• Work to complete: Copy the records from the line with "Is it true that" through the end of the records, replacing "Data rate" with "Bit rate" and changing nothing else. Leave the pictures out.

• Material shown:
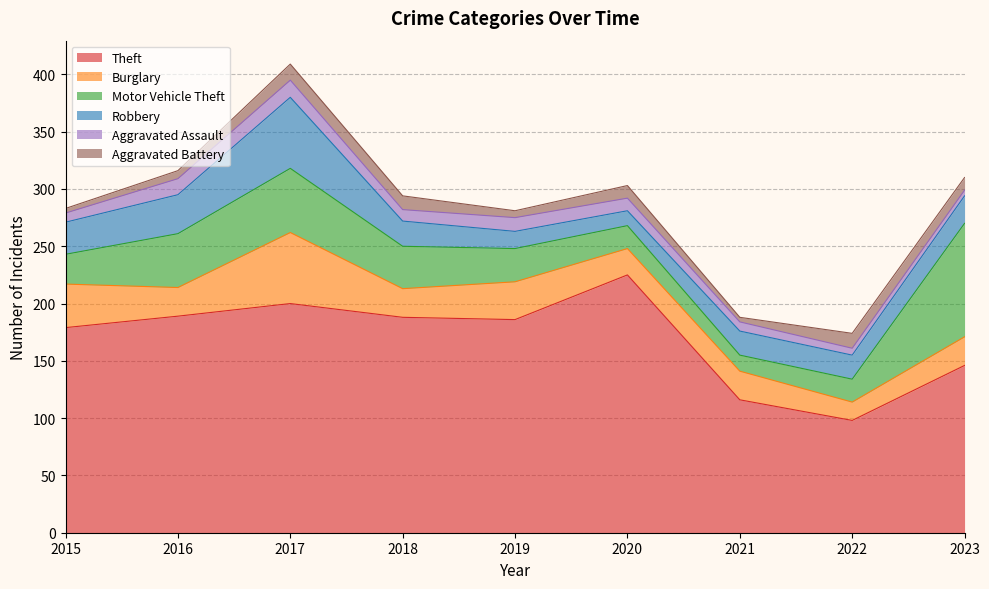

Reading right to left, transcribe all the data shown in this chart.

Theft: 146	98	116	225	186	188	200	189	179
Burglary: 25	16	25	23	33	25	62	25	38
Motor Vehicle Theft: 99	20	14	20	29	37	56	47	26
Robbery: 24	21	21	13	15	22	62	34	28
Aggravated Assault: 5	6	8	11	12	10	15	14	8
Aggravated Battery: 11	13	4	11	6	12	14	7	4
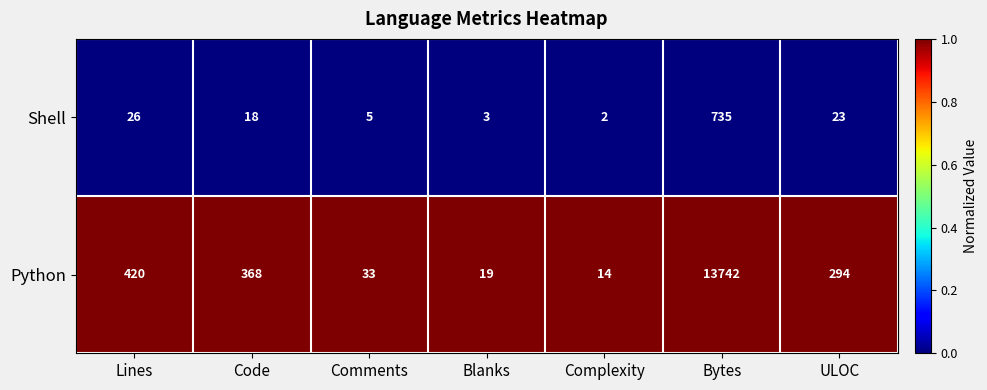

Which series changed the most between Lines and Bytes?

Python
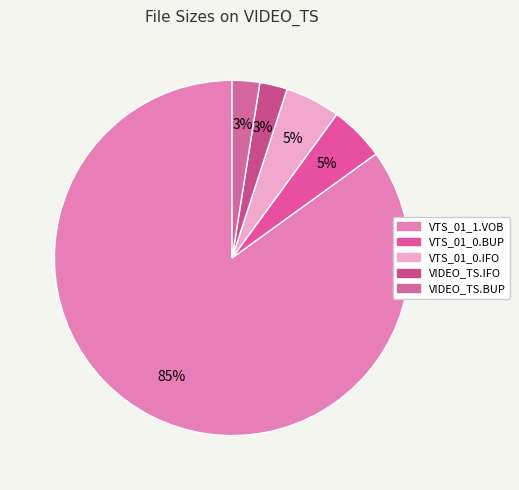

Does VTS_01_1.VOB represent more than half of the total?

Yes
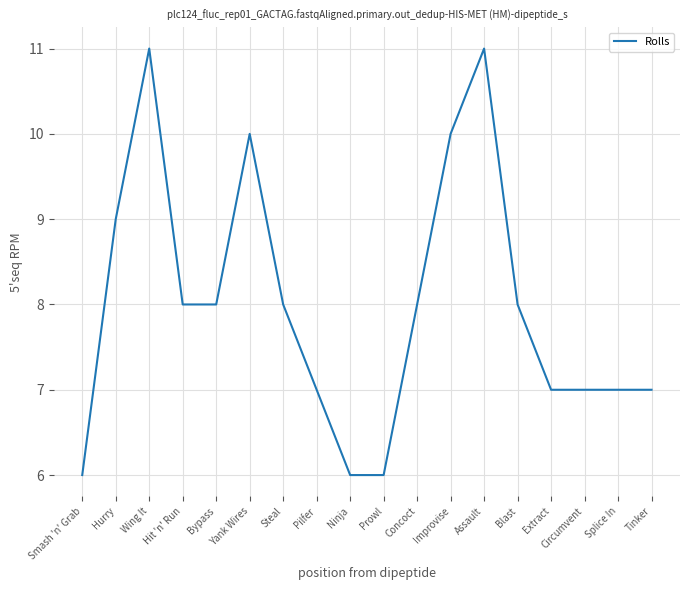

What is the average value?

8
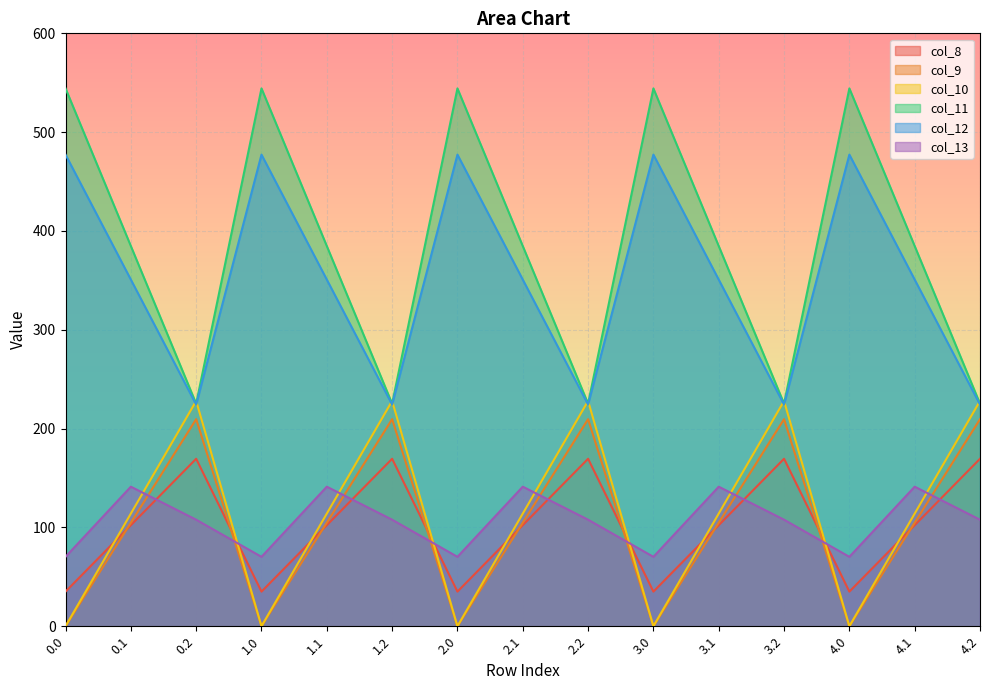

How many lines are shown in the chart?

6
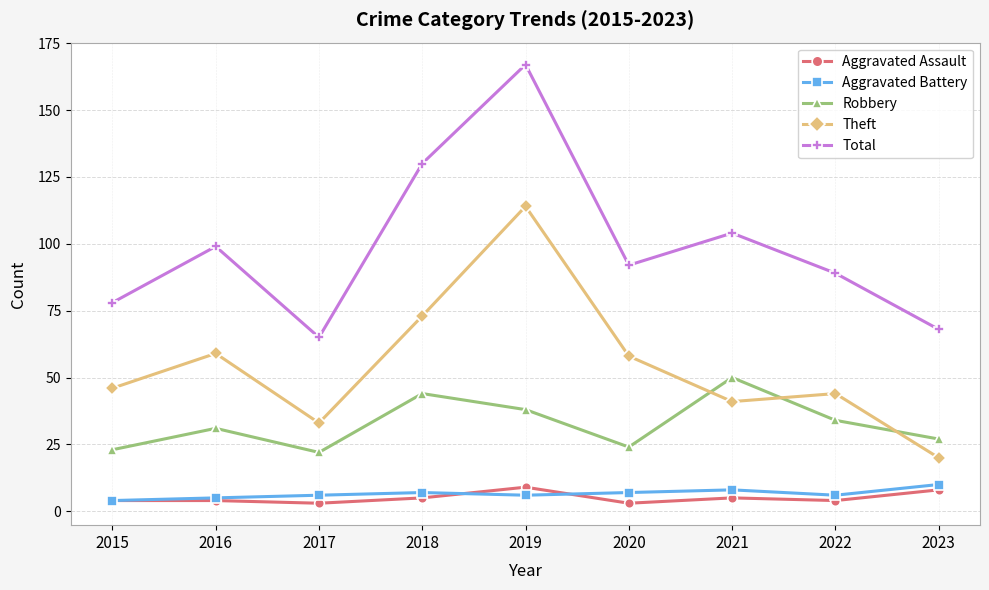

At which label is Total closest to 116?

2021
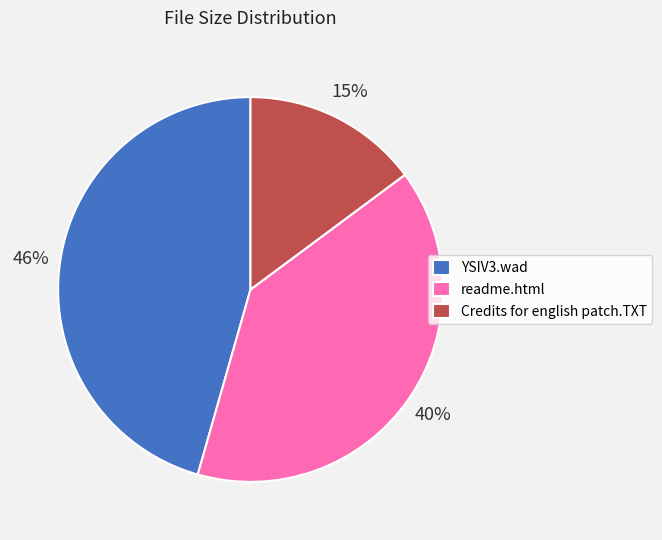

Which category has the smallest portion of the pie?

Credits for english patch.TXT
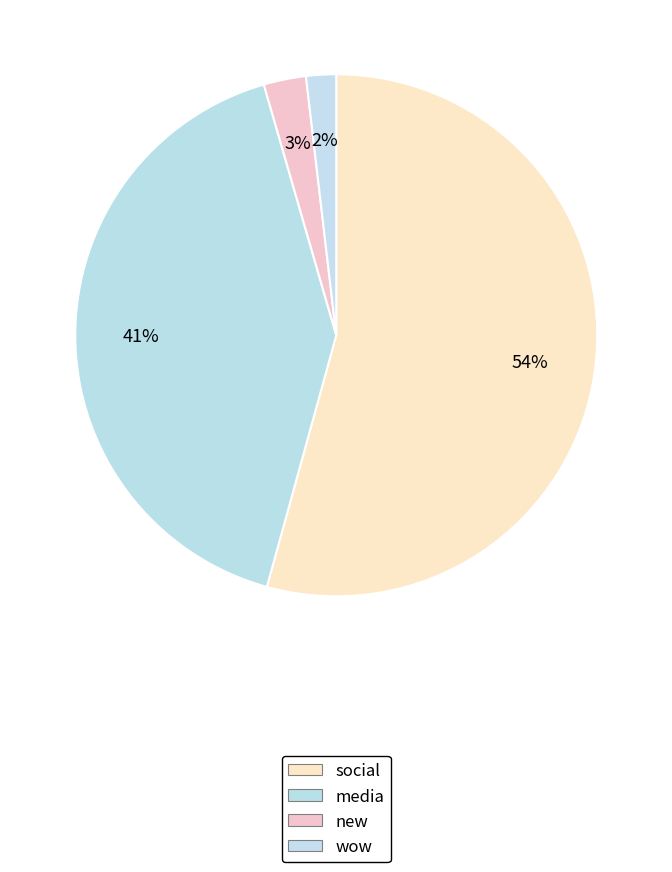

Which slice is the largest?

social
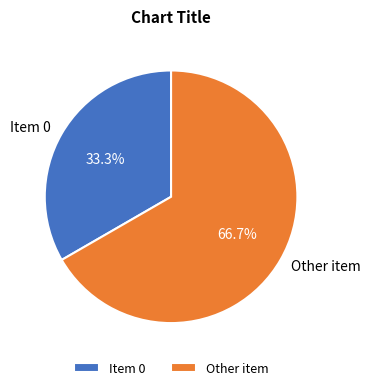

To the nearest percent, what portion does Other item represent?

67%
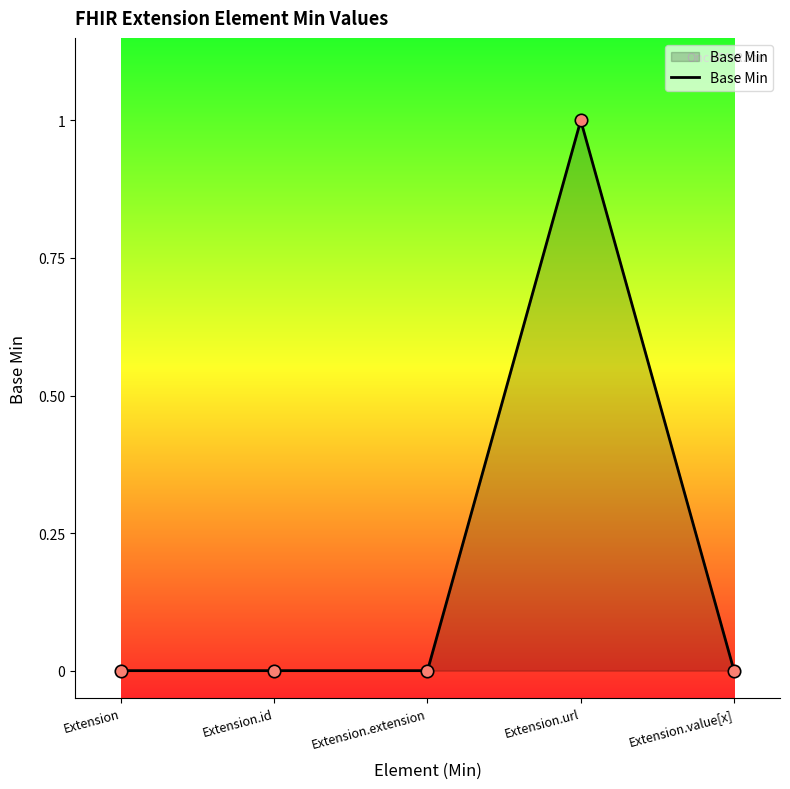

What is the change in value from Extension to Extension.url?

+1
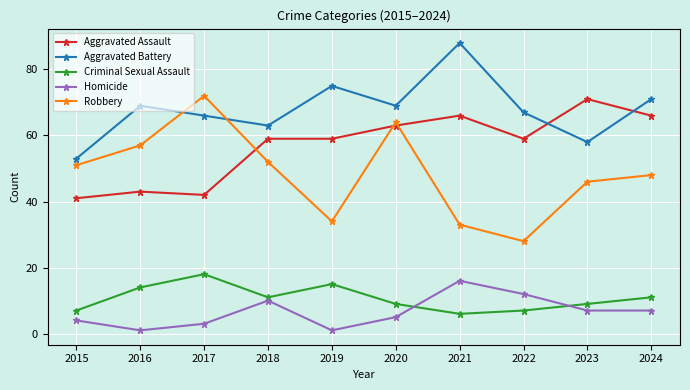

Is it true that Aggravated Assault equals 30 at 2022?

False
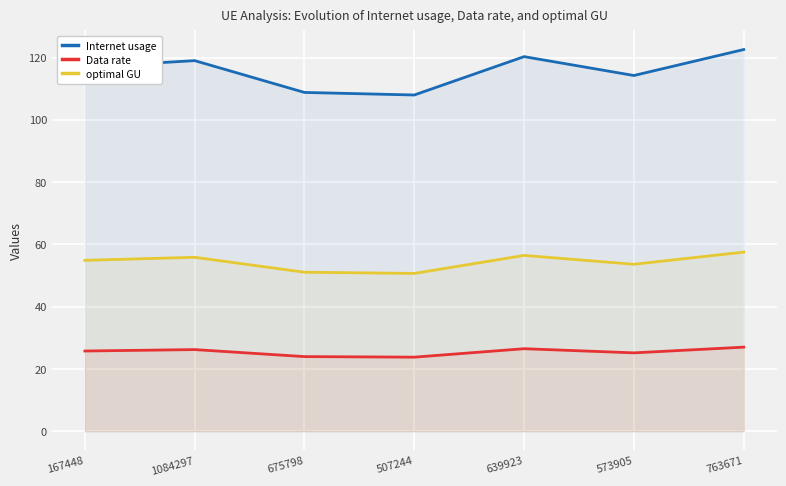

List the labels in order of Data rate value, smallest first.

507244, 675798, 573905, 167448, 1084297, 639923, 763671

• Reply:
Is it true that Aggravated Assault equals 30 at 2022?

False

List the labels in order of Bit rate value, smallest first.

507244, 675798, 573905, 167448, 1084297, 639923, 763671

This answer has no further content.